Say I’m typing, and I want to delete the next 3 sentences after the cursor. I press ESC, and I am In Normal Mode. My benign keyboard is now a blessed minefield of commands. Instantly I type:

d3)

And the sentences vanish.

Scary? It’s a lovely logic. The d means “delete”. The 3 just means “do what comes next 3 times.” And the ) means “move one sentence up.” Thus, “delete 3 sentences.” You could easily delete 30 or 300.

With a mere ESC, you turn your whole keyboard into a control pad. Vim, like all Linux, is insanely customizable, so you can even be like me and switch the ESC and CAPS LOCK keys. (CAPS LOCK is about 251 times faster to press then ESC.) When you’ve done all the deleting or rearranging or whatever, you hit “i” and you’re back in insert mode. Or hit “:” and you’re in command mode.

Curious? Guess what, you don’t even need Linux to try Vim. There’s a Windoze version that’s almost as cool.

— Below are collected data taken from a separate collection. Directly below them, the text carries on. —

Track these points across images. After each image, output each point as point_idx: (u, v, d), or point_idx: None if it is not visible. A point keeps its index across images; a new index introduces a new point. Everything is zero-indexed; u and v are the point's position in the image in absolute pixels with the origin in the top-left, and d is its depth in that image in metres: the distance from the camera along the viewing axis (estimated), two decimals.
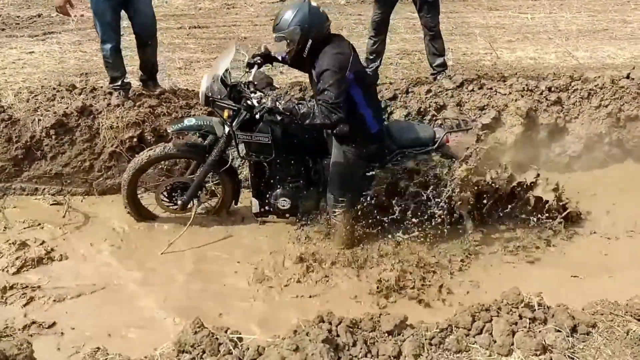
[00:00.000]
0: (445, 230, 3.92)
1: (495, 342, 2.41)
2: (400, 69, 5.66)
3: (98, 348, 2.39)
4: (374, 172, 3.88)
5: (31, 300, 3.53)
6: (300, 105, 3.51)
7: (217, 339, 2.34)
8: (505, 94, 5.08)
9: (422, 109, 4.94)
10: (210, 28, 7.40)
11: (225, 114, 3.73)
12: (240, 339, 2.36)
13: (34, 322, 3.33)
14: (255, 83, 3.89)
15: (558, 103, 5.09)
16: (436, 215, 3.87)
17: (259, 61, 3.94)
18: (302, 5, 3.52)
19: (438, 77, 5.19)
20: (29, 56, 6.20)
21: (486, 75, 5.37)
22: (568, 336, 2.39)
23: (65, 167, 4.54)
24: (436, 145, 3.95)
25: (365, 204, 3.92)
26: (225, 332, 2.39)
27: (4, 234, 4.12)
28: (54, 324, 3.34)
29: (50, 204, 4.53)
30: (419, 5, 5.05)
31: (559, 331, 2.41)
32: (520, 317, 2.51)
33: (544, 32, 7.11)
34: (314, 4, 3.58)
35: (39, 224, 4.26)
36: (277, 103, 3.55)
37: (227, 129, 3.83)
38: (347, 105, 3.52)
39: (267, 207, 4.14)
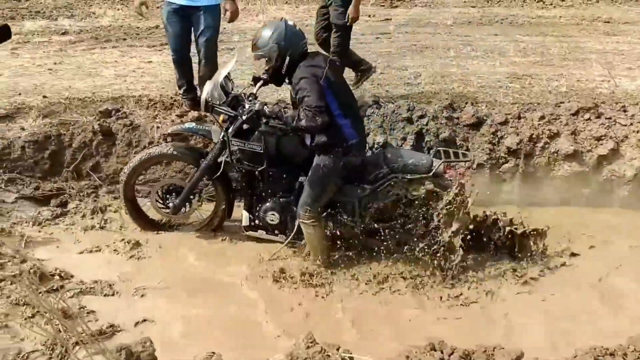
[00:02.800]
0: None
1: None
2: (511, 93, 5.48)
3: (213, 353, 2.45)
4: (362, 192, 3.92)
5: (142, 297, 3.71)
6: (286, 109, 3.66)
7: (328, 356, 2.34)
8: (625, 125, 4.82)
9: (534, 136, 4.77)
10: None
11: (221, 118, 3.88)
12: (352, 358, 2.35)
13: (145, 320, 3.49)
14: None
15: None
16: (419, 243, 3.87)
17: (265, 77, 3.95)
18: (279, 24, 3.74)
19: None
20: (147, 65, 6.56)
21: (603, 103, 5.11)
22: None
23: (179, 172, 4.74)
24: (431, 174, 3.87)
25: (338, 219, 3.95)
26: (337, 350, 2.38)
27: (120, 233, 4.35)
28: (164, 322, 3.48)
29: None
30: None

Course, there’s a Windoze version for Emacs too. Emacs (probably) has most of the same tools as Vim, but you need to hold down various permutations of Ctrl and Alt to do anything. If you get used to the lightning keystrokes of Vim, that starts to feel slow. On the other hand, you can stay in Emacs and use it to check your email, download files, and even play a text game. So it’s worth trying too.

But you’ll like Vim better.

And we haven’t even talked about add-ons. As usual, the crazy community of Open Source has inspired tons of free add-ons. When I started using LaTeX (a program for making plain text into pretty printables), I worried I might have to use a separate, specialized text editor. Nonsense. Someone had already written Vim-LaTeX.

My favorite add-on is VimOutliner. It’s what it sounds like, an outliner, but it’s the fastest, easiest way to arrange thoughts you’re likely to meet. I use it to take notes, plan stories, whatever.

So try it. Using any decent text editor is like moving from a couple blunt rocks to a full toolset. Come on, you have to write all the time. Go try Vim.